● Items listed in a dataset
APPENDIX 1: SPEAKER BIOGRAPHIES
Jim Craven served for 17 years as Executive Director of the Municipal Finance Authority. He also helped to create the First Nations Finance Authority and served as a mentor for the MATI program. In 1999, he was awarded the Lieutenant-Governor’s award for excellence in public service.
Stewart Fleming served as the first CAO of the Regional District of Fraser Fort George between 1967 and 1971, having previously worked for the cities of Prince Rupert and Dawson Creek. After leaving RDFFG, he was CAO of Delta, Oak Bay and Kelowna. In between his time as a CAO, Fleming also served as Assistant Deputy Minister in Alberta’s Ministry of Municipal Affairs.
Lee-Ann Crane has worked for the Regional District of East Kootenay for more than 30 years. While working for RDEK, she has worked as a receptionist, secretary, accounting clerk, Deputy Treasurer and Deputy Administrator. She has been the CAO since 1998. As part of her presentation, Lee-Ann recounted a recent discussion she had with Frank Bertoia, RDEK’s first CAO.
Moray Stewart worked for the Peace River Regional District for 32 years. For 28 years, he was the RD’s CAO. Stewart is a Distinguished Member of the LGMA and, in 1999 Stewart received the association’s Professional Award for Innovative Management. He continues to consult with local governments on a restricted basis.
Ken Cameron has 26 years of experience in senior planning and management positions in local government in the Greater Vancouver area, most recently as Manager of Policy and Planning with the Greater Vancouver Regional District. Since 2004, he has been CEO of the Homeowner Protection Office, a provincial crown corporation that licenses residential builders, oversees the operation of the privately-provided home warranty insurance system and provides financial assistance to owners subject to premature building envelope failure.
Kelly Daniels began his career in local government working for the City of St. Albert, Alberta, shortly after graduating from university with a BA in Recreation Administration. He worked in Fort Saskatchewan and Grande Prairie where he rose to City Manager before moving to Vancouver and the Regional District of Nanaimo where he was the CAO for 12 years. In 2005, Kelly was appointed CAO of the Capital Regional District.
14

● The problem
Go line by line through the entries above and tally those that hold the word "District"; give the tally alone.

● Exercise answer
5